Voici donc un retour sur votre enfance passant par le retravail poétique d’une série d’images emmagasinées dans la mémoire alors même que la pellicule même manque à l’appareil photographique de l’enfant que vous étiez. Pourquoi ce retour ?
J’avais deux projets de films avant mais pour des raisons d’inspiration et économiques, c’est ce sujet qui se présentait le mieux pour me lancer dans mon premier long-métrage. Ce qui m’importait était d’avoir une vision impressionniste, avec des images, des sons, un récit ténu et le principe d’une chronique. C’est donc une succession de vignettes qui de quelque chose de formel passe à quelque chose de plus sensitif au fur et à mesure du film. Ce fut complexe à monter car l’idée n’est pas nouvelle de raconter sa jeunesse et la façon dont je voulais le faire était plutôt inattendue par rapport à l’idée qu’on pouvait se faire de la jeunesse d’un réalisateur d’origine marocaine en France en banlieue parisienne. Comme le film démonte des stéréotypes et crée des images personnelles de cette époque, on n’est pas dans le rythme du genre « film de banlieue ». Il aurait pu être situé aujourd’hui mais le fait d’être dans les années quatre-vingt coûtait certes plus cher mais permettait d’avoir une distance au film, aux personnages et même en terme de réalisation et du point de vue du travail sur les décors et les costumes. C’est ce qui participait à l’idée d’impression. Il y a une envie de couleurs dans le film qui était plus simple dans les années quatre-vingt : cela m’a laissé plus de liberté, notamment avec l’équipe et le chef opérateur. Donc sur un sujet a priori banal, cela donne un film atypique par rapport aux productions actuelles. Il y a dans le film des partis pris de rythme assez osés qui finalement rencontrent leur public. C’est un film potentiellement nettement plus commercial que ce que j’avais fait auparavant dans mes courts métrages mais, au final, il y a la même veine avec davantage d’allant mais dans un film qui reste particulier.

-----

• [Consigne]: Selon le texte fourni, à quelle époque le réalisateur a-t-il situé son premier long-métrage ?

• [Section des données]:

-----

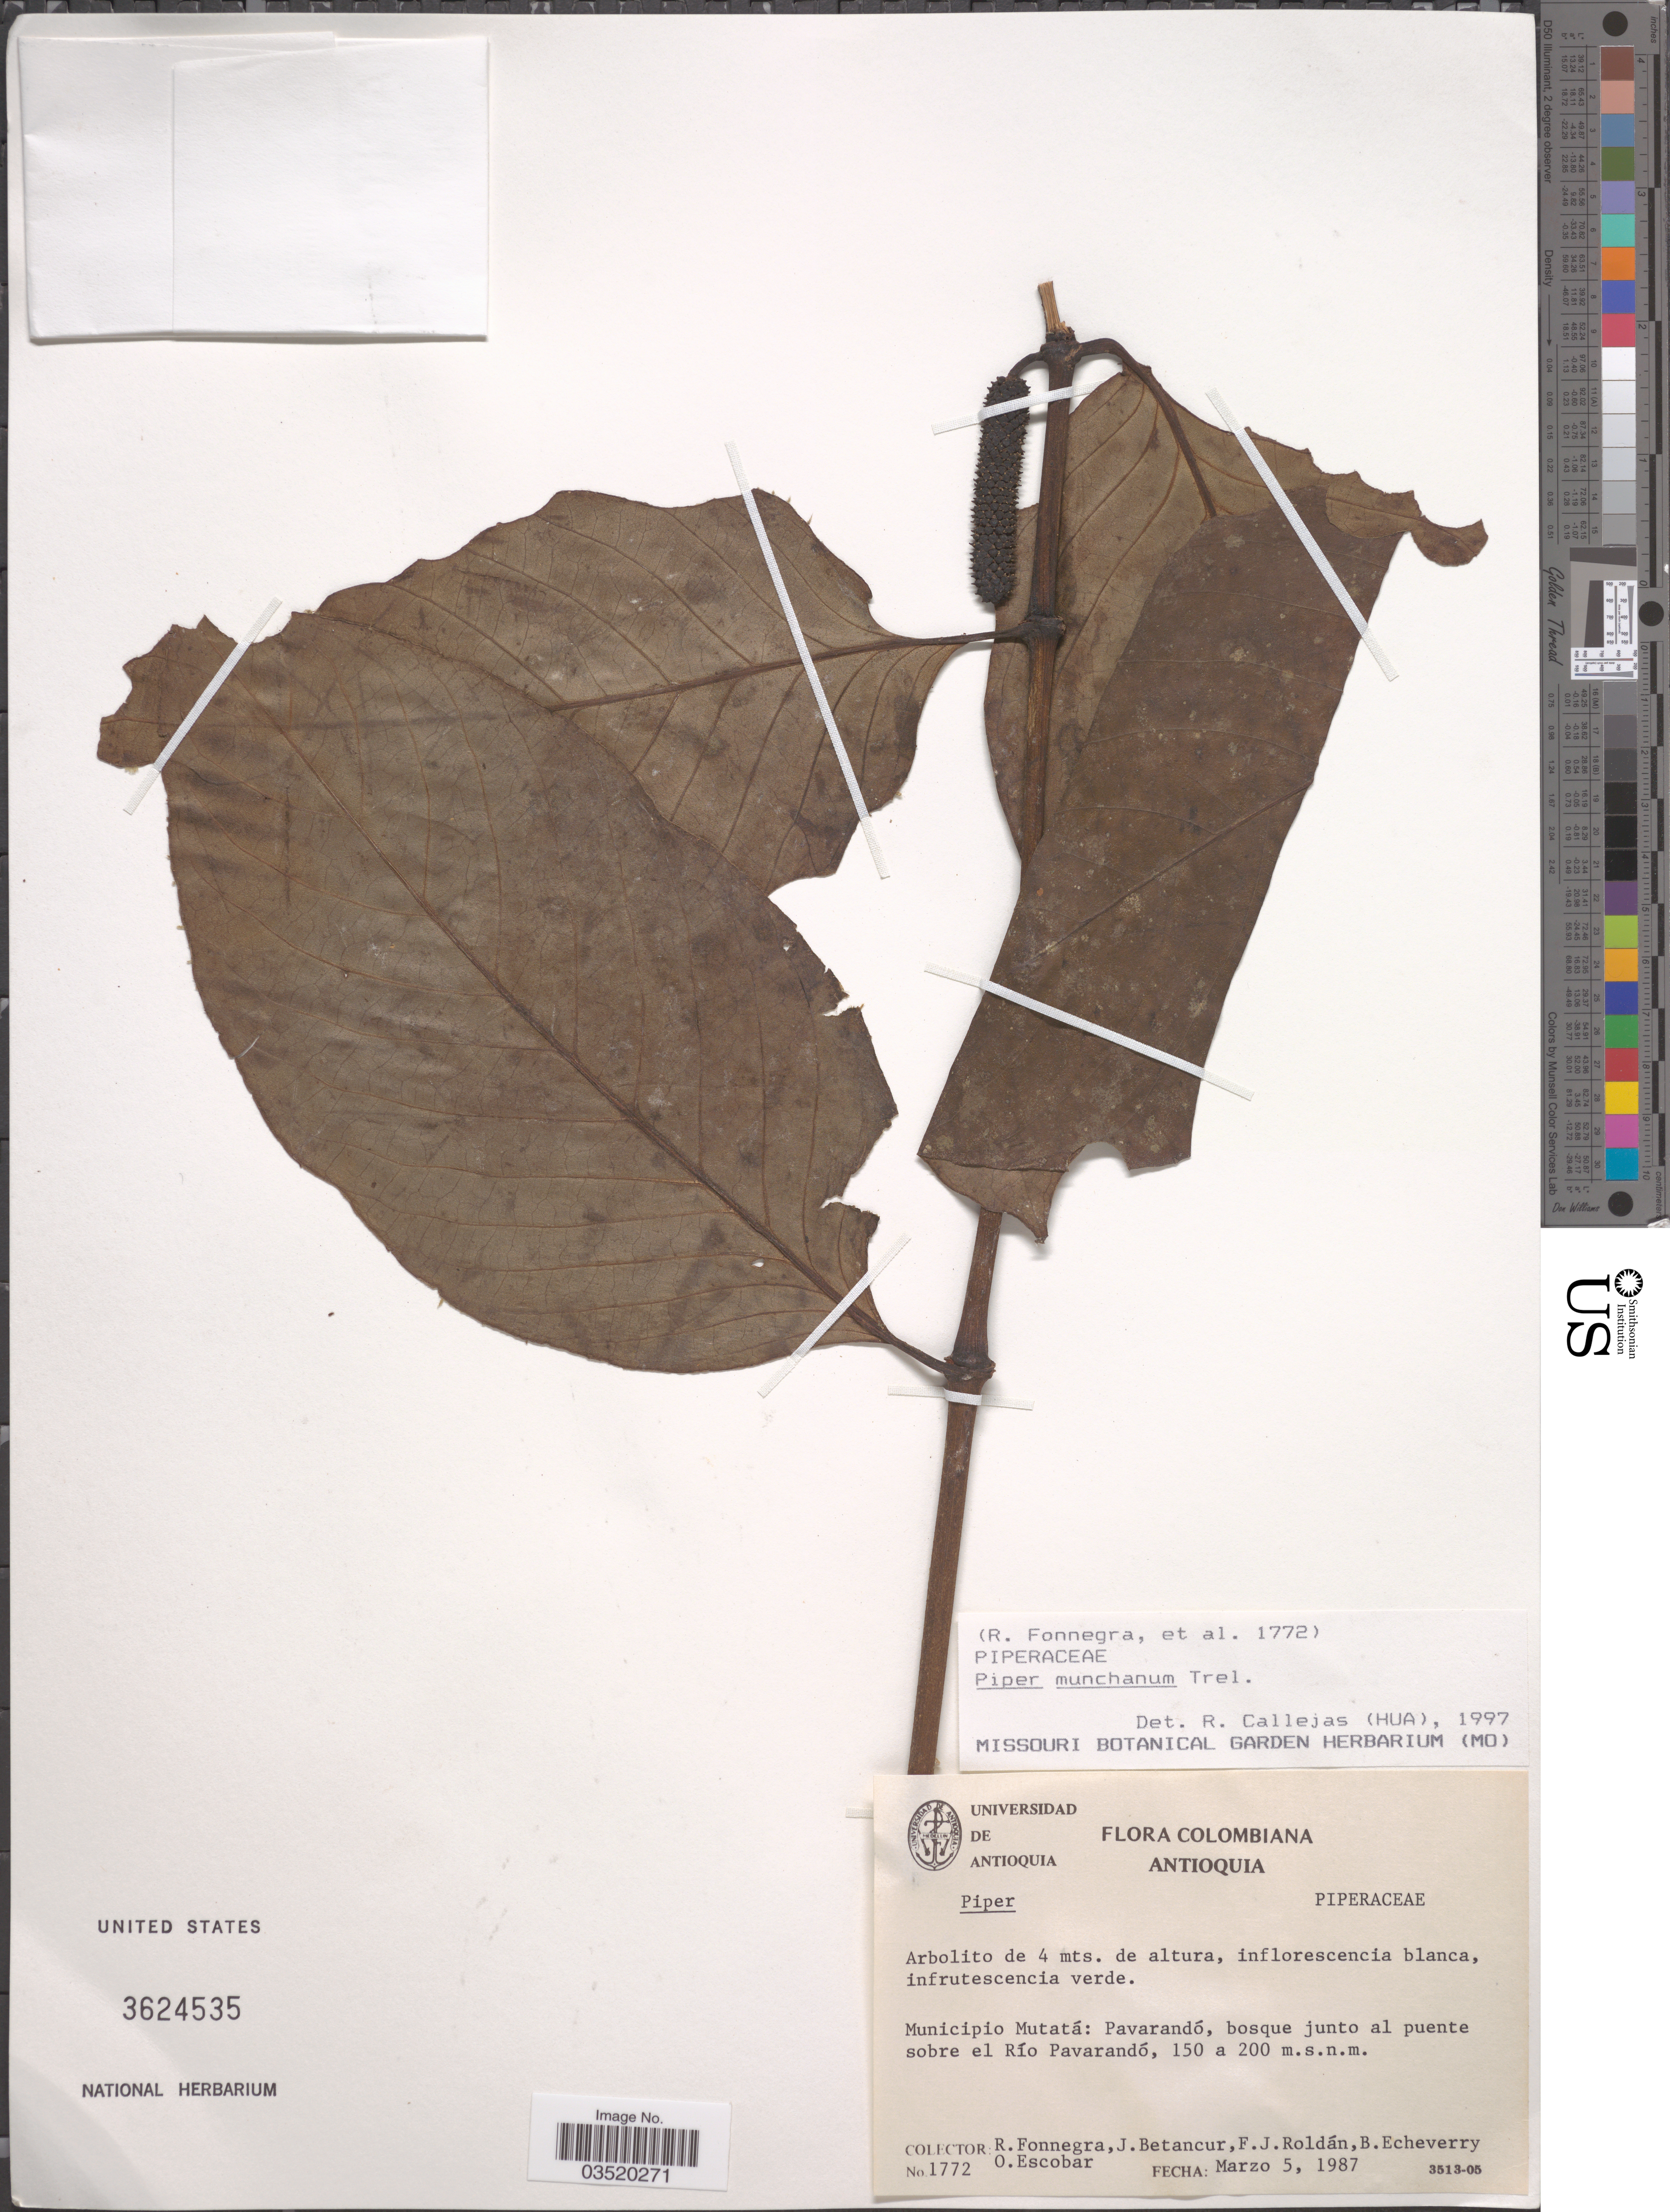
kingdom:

-----

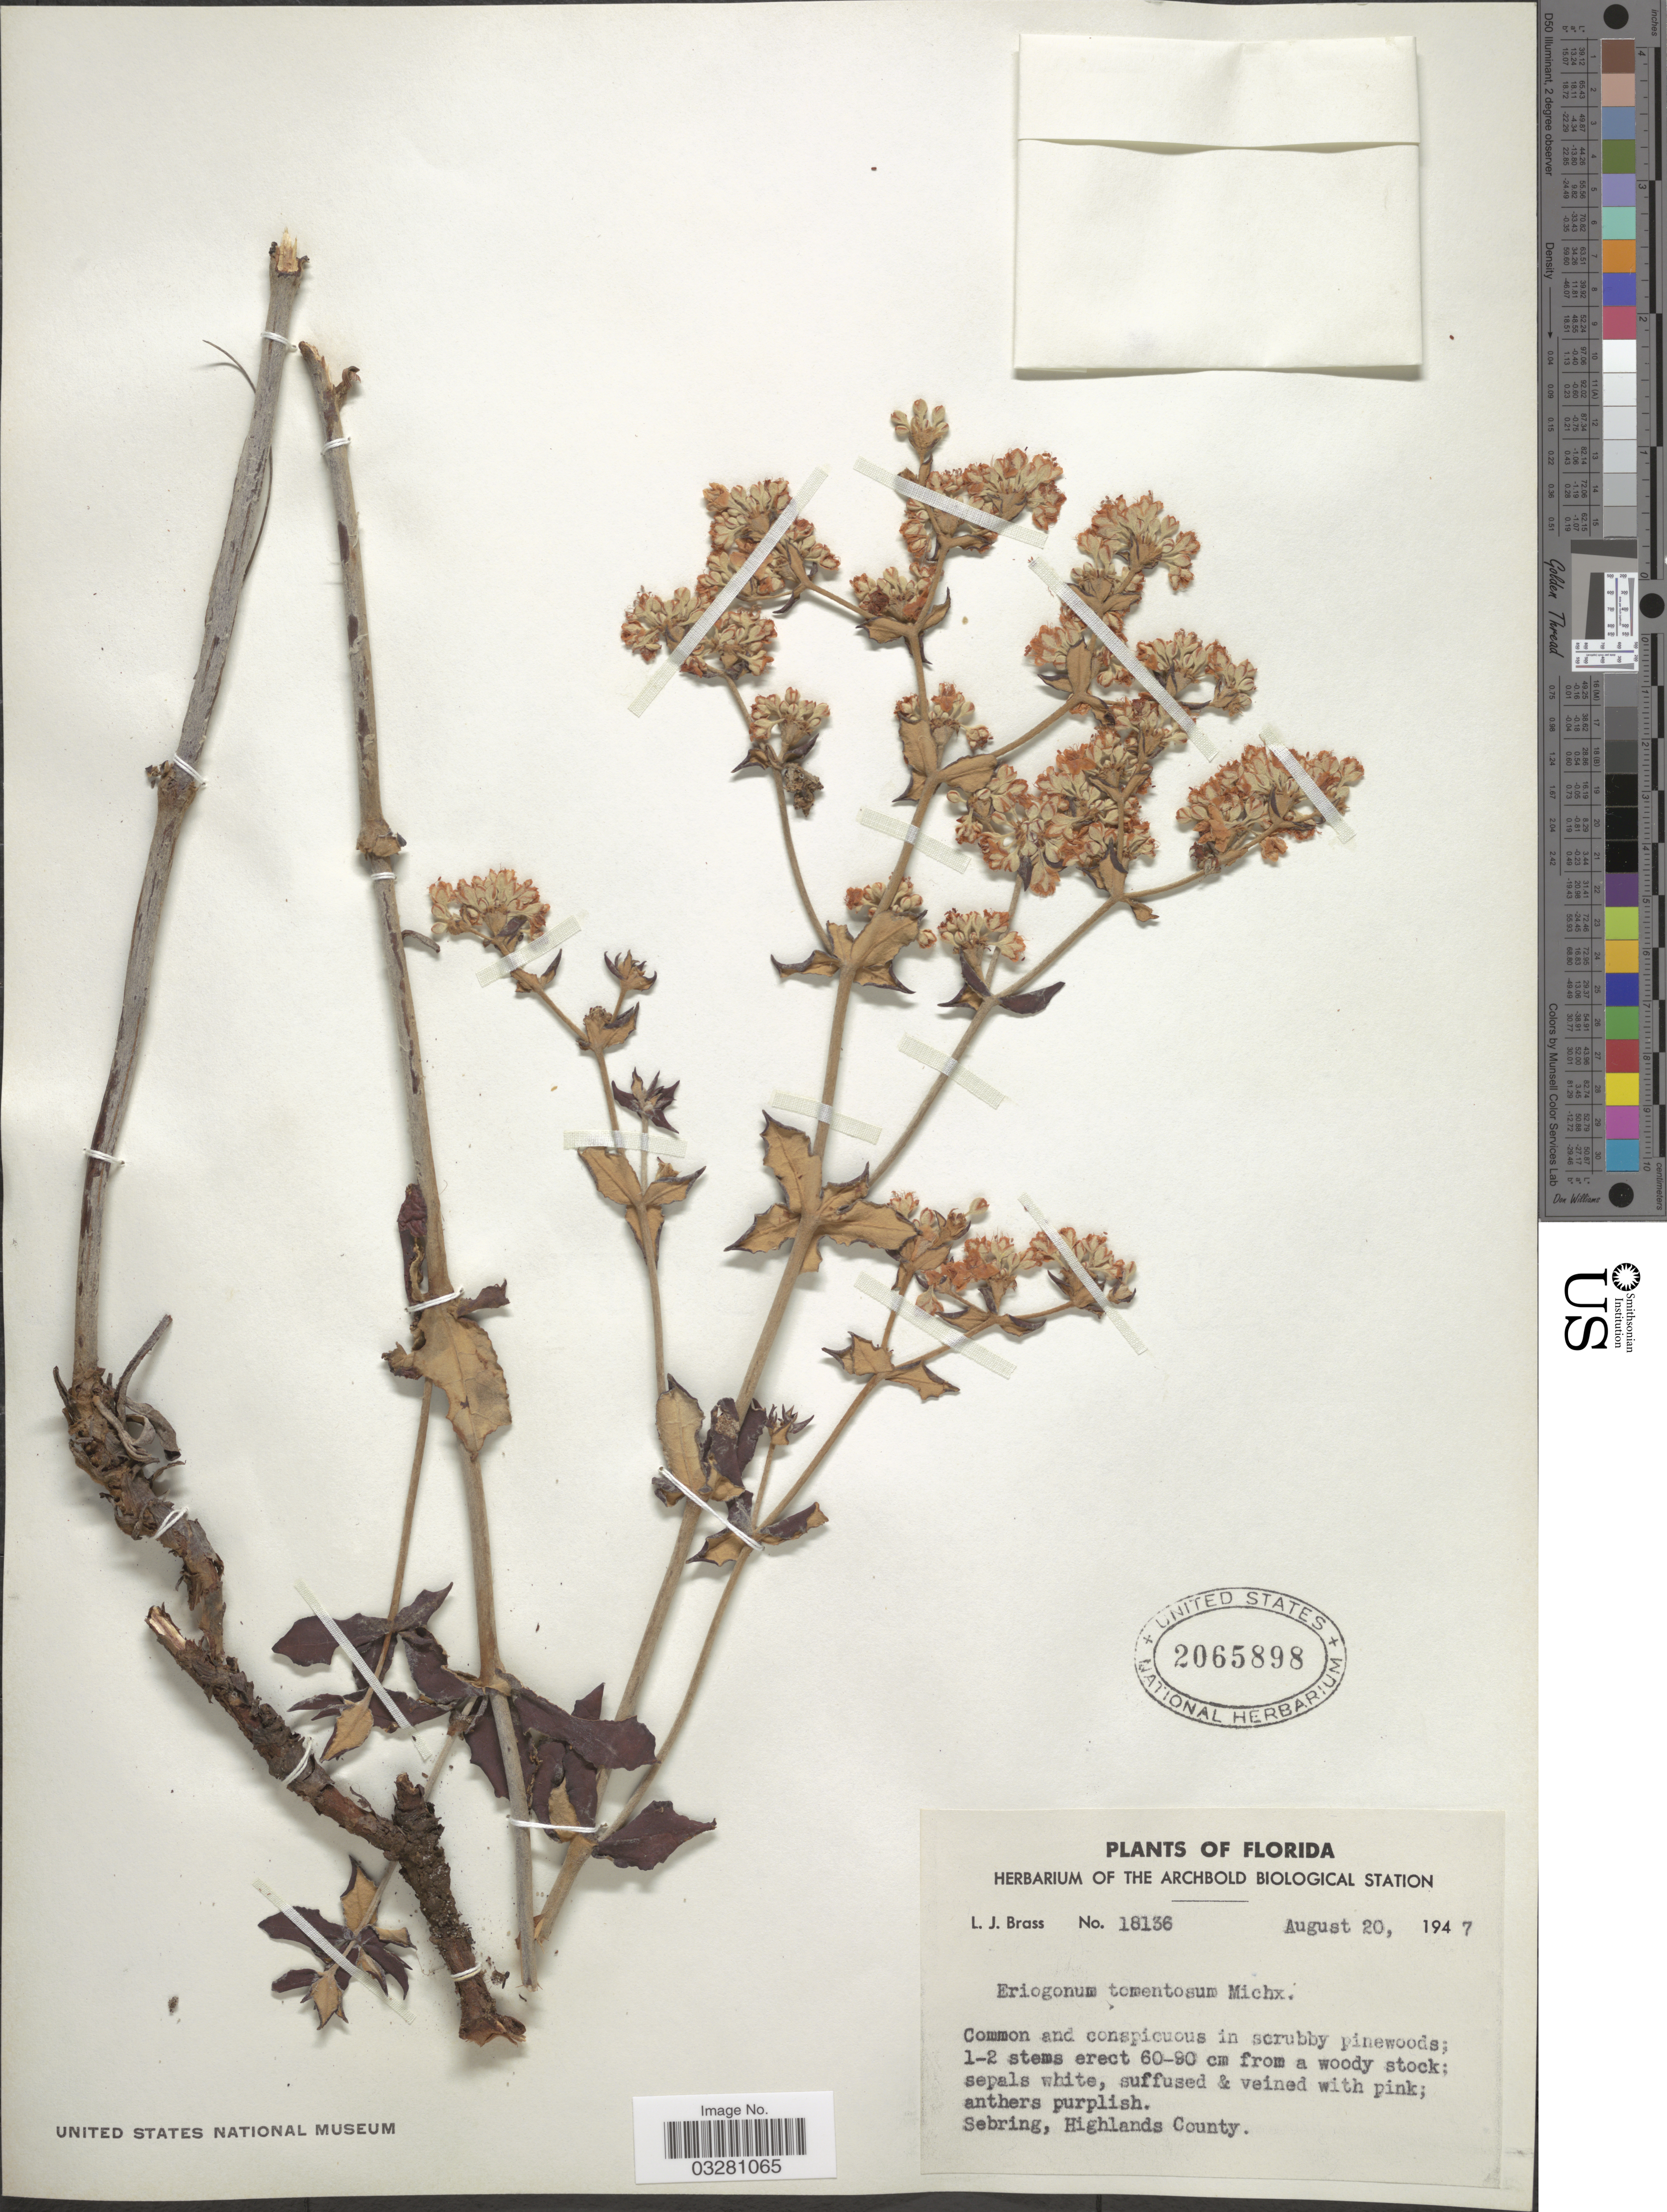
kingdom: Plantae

-----

• [Réponse rédigée]: Dans les années quatre-vingt.